Text for analysis –
= Beginning of Section =

While two tank companies of the 9th Panzerdivision remained with the XXVI Corps to pursue the withdrawing French, the other four divisions began to cross the Moerdijk traffic bridge at 05.20. Two staff companies with tanks also went to the northern side. The Dutch made some attempts indirectly to block the advance of the German armour. At about 06.00 the last operational Dutch medium bomber, a T.V machine, dropped two bombs on the bridge: one hit a bridge pier but failed to explode, and the bomber was shot down. Dutch batteries in the Hoekse Waard, despite dive-bomber attacks, tried to destroy the bridge with artillery fire, but the massive structure was only slightly damaged. Attempts to inundate the Island of Dordrecht failed, as the inlet sluices could not be opened and were in any case too small.
The Light Division tried to cut the German corridor by advancing to the west and linking with a small ferry bridgehead over the Dortse Kil. However, two of the four battalions available were inefficiently deployed in a failed effort to recapture the suburbs of Dordrecht. When the other two battalions approached the main road, they were met head on by a few dozen German tanks. The Dutch vanguard, uninformed of the German armour’s presence, mistook the red air recognition cloths strapped on top of the German armour for orange flags which French vehicles might use to indicate their friendly intentions, and ran forward to welcome the vehicles, only understanding their error when they were gunned down. The battalions, subsequently hit by a dive-bomber attack, fled to the east. A catastrophe was prevented by the fire of 47-mm and 75-mm (2.95-in) batteries halting the assault of the German tanks. Despite its heavy losses, the left wing of the Light Division then completed an orderly withdrawal to the Alblasserwaard at about 13.00. Early in the afternoon, eight tanks reduced the ferry bridgehead. A tank company also tried to capture the old inner city of Dordrecht without infantry support, audaciously breaching barricades, but was ordered to retreat after heavy street fighting in which at least two PzKpfw II light tanks were destroyed and three tanks heavily damaged. All the remaining Dutch troops were withdrawn from the island in the night.
German armoured forces advanced to the north over the Dordrecht bridge to IJsselmonde island. Three tanks, in the form of two PzKpfw II and one PzKpfw II of the 1st Panzerabteilung's staff platoon, stormed across the Barendrecht bridge into the Hoekse Waard, but all of them were lost to a single 47-mm anti-tank-gun. Although the Germans did not follow up their attack, this area too was abandoned by the Dutch troops.
In Rotterdam a last Dutch attempt to blow the Willemsbrug was made. The commander of the 2/Irish Guards in the Hook of Holland, 20 miles (32 km) to the west, refused to become involved in the attempt as being outside the scope of his orders. Two Dutch companies, comprising mainly marines, stormed the bridgehead and reached the bridge: the 50 remaining German defenders in the building in front of it were on the point of surrender when after hours of fighting the attack was abandoned because of heavy flanking fire from the other side of the river.

= End of Section =

Extracted records –
= Beginning of Section =

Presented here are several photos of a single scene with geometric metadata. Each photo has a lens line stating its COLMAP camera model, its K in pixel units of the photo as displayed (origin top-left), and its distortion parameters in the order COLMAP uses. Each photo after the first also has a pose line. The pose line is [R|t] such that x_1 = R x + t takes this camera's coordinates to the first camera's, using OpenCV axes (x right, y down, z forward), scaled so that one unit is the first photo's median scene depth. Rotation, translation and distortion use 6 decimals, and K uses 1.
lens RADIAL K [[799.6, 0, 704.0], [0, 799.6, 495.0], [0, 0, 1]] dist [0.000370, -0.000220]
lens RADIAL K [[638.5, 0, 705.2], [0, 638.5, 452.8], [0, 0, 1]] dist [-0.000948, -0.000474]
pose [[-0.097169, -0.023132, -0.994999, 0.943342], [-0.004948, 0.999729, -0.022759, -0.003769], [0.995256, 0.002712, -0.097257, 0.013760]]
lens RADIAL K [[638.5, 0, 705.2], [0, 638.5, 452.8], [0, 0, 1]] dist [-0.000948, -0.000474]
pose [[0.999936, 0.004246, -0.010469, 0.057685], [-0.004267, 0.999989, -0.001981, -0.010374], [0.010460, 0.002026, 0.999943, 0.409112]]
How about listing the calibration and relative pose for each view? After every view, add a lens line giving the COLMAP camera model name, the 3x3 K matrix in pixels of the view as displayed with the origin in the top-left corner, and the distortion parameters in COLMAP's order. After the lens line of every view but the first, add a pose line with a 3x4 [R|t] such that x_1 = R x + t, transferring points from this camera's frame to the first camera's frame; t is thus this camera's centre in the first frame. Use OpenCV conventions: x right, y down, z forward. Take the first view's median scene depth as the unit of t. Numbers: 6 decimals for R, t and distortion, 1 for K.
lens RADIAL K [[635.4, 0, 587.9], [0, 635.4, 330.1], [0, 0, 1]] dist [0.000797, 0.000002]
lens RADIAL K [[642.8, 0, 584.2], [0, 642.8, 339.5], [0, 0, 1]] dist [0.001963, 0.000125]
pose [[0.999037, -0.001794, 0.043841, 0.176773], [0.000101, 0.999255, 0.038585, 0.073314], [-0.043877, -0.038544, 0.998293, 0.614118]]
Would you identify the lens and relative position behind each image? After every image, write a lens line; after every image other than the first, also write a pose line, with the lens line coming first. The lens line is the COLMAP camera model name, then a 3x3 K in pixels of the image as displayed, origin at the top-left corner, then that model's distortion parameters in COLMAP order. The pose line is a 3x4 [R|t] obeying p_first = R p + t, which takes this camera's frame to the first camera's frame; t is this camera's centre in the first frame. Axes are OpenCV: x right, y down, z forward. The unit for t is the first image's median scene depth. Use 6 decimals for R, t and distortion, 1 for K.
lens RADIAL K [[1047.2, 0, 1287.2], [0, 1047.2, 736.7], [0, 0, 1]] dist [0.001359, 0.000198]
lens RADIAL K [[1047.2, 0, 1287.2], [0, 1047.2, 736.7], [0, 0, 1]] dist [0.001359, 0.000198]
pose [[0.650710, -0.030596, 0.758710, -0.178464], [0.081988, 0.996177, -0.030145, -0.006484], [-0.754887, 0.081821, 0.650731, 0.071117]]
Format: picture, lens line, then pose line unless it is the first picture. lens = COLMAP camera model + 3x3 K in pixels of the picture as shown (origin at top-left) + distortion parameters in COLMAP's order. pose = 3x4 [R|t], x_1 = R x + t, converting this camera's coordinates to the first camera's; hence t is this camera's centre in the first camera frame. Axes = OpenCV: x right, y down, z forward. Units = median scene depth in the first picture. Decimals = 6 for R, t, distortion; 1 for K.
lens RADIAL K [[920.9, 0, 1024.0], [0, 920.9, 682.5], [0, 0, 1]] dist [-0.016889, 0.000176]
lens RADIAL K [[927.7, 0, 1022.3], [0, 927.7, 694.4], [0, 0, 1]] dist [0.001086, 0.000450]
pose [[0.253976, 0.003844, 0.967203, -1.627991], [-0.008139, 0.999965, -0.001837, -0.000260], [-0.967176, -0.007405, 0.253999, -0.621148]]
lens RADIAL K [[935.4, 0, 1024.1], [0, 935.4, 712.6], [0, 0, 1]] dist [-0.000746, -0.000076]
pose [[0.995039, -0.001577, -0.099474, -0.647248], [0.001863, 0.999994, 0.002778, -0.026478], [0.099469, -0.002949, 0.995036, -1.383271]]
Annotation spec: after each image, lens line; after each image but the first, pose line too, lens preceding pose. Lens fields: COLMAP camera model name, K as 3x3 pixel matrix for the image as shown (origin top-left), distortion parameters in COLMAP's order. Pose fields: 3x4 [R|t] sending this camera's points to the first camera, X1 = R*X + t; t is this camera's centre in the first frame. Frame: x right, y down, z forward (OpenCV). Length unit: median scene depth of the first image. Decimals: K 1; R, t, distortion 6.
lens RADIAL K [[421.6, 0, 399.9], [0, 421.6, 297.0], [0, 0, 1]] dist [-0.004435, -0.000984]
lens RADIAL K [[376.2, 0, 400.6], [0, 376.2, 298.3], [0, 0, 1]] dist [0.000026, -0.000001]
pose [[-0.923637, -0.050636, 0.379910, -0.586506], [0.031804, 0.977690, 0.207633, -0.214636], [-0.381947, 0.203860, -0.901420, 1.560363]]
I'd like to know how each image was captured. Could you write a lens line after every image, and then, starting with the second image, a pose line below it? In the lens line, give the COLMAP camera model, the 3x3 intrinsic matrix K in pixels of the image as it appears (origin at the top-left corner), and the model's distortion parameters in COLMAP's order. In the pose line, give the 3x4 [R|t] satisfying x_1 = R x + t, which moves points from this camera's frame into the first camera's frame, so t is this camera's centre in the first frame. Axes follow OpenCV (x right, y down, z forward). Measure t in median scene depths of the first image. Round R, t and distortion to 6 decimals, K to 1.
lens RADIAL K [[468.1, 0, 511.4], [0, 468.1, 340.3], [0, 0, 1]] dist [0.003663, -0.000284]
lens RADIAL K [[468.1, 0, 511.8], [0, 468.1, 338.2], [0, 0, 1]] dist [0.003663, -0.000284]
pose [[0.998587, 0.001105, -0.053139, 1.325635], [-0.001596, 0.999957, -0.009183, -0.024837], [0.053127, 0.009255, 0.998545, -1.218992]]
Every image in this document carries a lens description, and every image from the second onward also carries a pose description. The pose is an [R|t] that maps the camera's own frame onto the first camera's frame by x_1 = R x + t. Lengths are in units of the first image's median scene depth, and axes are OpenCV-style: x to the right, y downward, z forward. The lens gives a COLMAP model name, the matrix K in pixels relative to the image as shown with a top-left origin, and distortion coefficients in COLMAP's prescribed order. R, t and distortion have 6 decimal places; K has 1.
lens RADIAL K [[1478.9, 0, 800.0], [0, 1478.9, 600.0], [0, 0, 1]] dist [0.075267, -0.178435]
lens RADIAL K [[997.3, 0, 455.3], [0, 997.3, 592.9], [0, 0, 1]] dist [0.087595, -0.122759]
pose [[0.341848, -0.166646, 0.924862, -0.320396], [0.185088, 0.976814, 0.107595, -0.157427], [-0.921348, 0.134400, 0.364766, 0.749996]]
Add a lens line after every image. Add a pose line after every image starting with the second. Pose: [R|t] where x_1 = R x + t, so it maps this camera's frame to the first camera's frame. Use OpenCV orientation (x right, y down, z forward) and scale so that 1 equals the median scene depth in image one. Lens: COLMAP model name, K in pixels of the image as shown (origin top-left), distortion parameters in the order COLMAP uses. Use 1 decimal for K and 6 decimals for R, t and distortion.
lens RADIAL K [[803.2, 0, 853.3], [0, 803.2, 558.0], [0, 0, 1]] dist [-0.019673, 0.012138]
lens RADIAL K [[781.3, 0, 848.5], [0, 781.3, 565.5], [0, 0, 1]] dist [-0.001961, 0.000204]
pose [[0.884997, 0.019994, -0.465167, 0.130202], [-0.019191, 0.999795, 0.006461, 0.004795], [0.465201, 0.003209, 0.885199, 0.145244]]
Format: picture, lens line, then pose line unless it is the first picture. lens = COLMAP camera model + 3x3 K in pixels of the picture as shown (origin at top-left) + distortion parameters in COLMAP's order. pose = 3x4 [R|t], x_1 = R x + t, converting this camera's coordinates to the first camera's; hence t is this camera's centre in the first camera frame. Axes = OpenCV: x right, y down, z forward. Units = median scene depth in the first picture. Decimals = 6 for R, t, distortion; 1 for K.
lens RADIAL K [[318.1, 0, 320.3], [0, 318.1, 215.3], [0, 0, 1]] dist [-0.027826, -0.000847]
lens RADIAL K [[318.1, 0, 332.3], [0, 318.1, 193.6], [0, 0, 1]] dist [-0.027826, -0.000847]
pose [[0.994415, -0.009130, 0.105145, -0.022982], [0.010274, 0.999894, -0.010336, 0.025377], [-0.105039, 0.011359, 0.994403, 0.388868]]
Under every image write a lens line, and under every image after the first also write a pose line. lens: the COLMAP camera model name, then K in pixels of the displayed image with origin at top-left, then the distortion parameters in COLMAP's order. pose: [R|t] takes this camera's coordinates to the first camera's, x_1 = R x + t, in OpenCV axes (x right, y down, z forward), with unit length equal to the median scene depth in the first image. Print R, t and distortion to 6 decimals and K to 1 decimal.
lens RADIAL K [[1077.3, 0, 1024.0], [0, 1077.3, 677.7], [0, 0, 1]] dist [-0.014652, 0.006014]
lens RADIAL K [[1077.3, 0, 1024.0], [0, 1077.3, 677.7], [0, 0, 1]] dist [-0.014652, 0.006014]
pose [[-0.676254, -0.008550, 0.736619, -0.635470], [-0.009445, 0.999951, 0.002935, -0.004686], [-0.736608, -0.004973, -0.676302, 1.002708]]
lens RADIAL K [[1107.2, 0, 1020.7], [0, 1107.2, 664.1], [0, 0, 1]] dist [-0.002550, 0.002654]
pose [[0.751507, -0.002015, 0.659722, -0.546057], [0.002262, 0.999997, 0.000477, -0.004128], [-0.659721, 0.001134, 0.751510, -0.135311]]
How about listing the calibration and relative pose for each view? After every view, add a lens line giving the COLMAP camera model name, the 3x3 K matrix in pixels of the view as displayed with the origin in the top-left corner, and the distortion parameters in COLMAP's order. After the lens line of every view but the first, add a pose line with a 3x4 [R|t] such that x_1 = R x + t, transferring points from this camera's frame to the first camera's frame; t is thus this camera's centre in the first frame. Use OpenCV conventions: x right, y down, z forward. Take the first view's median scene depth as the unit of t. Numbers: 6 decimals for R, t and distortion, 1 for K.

= End of Section =

Required actions –
[1] In the account of the German crossing at Moerdijk, reproduce the stretch that begins with the words containing "German armoured forces" and ends with "the Dutch troops.", renaming "Barendrecht bridge" as "Barendrecht crossing".
[2] Which bridges does the account of the German crossing at Moerdijk mention by name?

Solved tasks –
[1]
German armoured forces advanced to the north over the Dordrecht bridge to IJsselmonde island. Three tanks, in the form of two PzKpfw II and one PzKpfw II of the 1st Panzerabteilung's staff platoon, stormed across the Barendrecht crossing into the Hoekse Waard, but all of them were lost to a single 47-mm anti-tank-gun. Although the Germans did not follow up their attack, this area too was abandoned by the Dutch troops.

[2]
- Moerdijk traffic bridge
- Dordrecht bridge
- Barendrecht bridge
- Willemsbrug